**Entries supplied:**

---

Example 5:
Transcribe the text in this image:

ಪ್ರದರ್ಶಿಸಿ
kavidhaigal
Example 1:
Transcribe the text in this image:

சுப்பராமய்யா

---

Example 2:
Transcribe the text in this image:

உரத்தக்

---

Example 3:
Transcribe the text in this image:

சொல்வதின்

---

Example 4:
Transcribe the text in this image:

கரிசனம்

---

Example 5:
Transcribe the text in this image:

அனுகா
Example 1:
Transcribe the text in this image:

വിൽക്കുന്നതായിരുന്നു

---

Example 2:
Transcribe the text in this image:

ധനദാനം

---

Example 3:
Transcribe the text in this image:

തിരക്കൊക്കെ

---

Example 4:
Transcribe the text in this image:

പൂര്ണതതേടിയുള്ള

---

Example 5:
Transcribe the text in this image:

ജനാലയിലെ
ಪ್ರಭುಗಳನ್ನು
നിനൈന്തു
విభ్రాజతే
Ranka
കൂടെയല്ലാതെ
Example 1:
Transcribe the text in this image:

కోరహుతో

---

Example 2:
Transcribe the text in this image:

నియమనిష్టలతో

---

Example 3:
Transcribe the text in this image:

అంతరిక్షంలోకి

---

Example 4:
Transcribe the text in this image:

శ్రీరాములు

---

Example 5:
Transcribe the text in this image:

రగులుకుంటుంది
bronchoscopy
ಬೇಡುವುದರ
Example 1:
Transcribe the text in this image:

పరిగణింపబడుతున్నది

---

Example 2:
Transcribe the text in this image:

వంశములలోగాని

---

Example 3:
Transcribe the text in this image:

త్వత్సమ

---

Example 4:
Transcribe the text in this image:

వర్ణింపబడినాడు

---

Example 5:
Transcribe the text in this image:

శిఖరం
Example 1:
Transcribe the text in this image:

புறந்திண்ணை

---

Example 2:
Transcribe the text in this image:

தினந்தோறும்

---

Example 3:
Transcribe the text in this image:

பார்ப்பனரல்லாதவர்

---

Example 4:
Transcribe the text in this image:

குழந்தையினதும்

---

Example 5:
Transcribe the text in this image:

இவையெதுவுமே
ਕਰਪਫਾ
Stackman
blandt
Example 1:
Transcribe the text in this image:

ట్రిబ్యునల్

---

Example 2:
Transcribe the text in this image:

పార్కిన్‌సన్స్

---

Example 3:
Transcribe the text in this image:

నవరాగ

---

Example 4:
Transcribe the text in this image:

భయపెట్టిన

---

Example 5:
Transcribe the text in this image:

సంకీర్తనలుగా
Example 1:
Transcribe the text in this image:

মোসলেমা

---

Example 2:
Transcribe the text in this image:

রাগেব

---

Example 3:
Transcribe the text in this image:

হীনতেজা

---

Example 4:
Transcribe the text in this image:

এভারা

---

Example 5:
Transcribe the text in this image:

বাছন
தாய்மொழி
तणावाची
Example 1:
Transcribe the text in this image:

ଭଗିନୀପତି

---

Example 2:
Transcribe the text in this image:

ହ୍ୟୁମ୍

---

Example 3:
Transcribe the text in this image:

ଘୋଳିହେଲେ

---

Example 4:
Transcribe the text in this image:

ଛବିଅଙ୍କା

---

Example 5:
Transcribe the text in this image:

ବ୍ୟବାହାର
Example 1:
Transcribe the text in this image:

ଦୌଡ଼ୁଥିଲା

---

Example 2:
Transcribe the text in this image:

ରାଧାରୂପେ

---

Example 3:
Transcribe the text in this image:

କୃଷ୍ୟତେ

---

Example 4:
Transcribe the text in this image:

**Problem details:** Every single line of the listing must be retyped exactly.

**Answer below:**
---

Example 5:
Transcribe the text in this image:

ಪ್ರದರ್ಶಿಸಿ
kavidhaigal
Example 1:
Transcribe the text in this image:

சுப்பராமய்யா

---

Example 2:
Transcribe the text in this image:

உரத்தக்

---

Example 3:
Transcribe the text in this image:

சொல்வதின்

---

Example 4:
Transcribe the text in this image:

கரிசனம்

---

Example 5:
Transcribe the text in this image:

அனுகா
Example 1:
Transcribe the text in this image:

വിൽക്കുന്നതായിരുന്നു

---

Example 2:
Transcribe the text in this image:

ധനദാനം

---

Example 3:
Transcribe the text in this image:

തിരക്കൊക്കെ

---

Example 4:
Transcribe the text in this image:

പൂര്ണതതേടിയുള്ള

---

Example 5:
Transcribe the text in this image:

ജനാലയിലെ
ಪ್ರಭುಗಳನ್ನು
നിനൈന്തു
విభ్రాజతే
Ranka
കൂടെയല്ലാതെ
Example 1:
Transcribe the text in this image:

కోరహుతో

---

Example 2:
Transcribe the text in this image:

నియమనిష్టలతో

---

Example 3:
Transcribe the text in this image:

అంతరిక్షంలోకి

---

Example 4:
Transcribe the text in this image:

శ్రీరాములు

---

Example 5:
Transcribe the text in this image:

రగులుకుంటుంది
bronchoscopy
ಬೇಡುವುದರ
Example 1:
Transcribe the text in this image:

పరిగణింపబడుతున్నది

---

Example 2:
Transcribe the text in this image:

వంశములలోగాని

---

Example 3:
Transcribe the text in this image:

త్వత్సమ

---

Example 4:
Transcribe the text in this image:

వర్ణింపబడినాడు

---

Example 5:
Transcribe the text in this image:

శిఖరం
Example 1:
Transcribe the text in this image:

புறந்திண்ணை

---

Example 2:
Transcribe the text in this image:

தினந்தோறும்

---

Example 3:
Transcribe the text in this image:

பார்ப்பனரல்லாதவர்

---

Example 4:
Transcribe the text in this image:

குழந்தையினதும்

---

Example 5:
Transcribe the text in this image:

இவையெதுவுமே
ਕਰਪਫਾ
Stackman
blandt
Example 1:
Transcribe the text in this image:

ట్రిబ్యునల్

---

Example 2:
Transcribe the text in this image:

పార్కిన్‌సన్స్

---

Example 3:
Transcribe the text in this image:

నవరాగ

---

Example 4:
Transcribe the text in this image:

భయపెట్టిన

---

Example 5:
Transcribe the text in this image:

సంకీర్తనలుగా
Example 1:
Transcribe the text in this image:

মোসলেমা

---

Example 2:
Transcribe the text in this image:

রাগেব

---

Example 3:
Transcribe the text in this image:

হীনতেজা

---

Example 4:
Transcribe the text in this image:

এভারা

---

Example 5:
Transcribe the text in this image:

বাছন
தாய்மொழி
तणावाची
Example 1:
Transcribe the text in this image:

ଭଗିନୀପତି

---

Example 2:
Transcribe the text in this image:

ହ୍ୟୁମ୍

---

Example 3:
Transcribe the text in this image:

ଘୋଳିହେଲେ

---

Example 4:
Transcribe the text in this image:

ଛବିଅଙ୍କା

---

Example 5:
Transcribe the text in this image:

ବ୍ୟବାହାର
Example 1:
Transcribe the text in this image:

ଦୌଡ଼ୁଥିଲା

---

Example 2:
Transcribe the text in this image:

ରାଧାରୂପେ

---

Example 3:
Transcribe the text in this image:

କୃଷ୍ୟତେ

---

Example 4:
Transcribe the text in this image:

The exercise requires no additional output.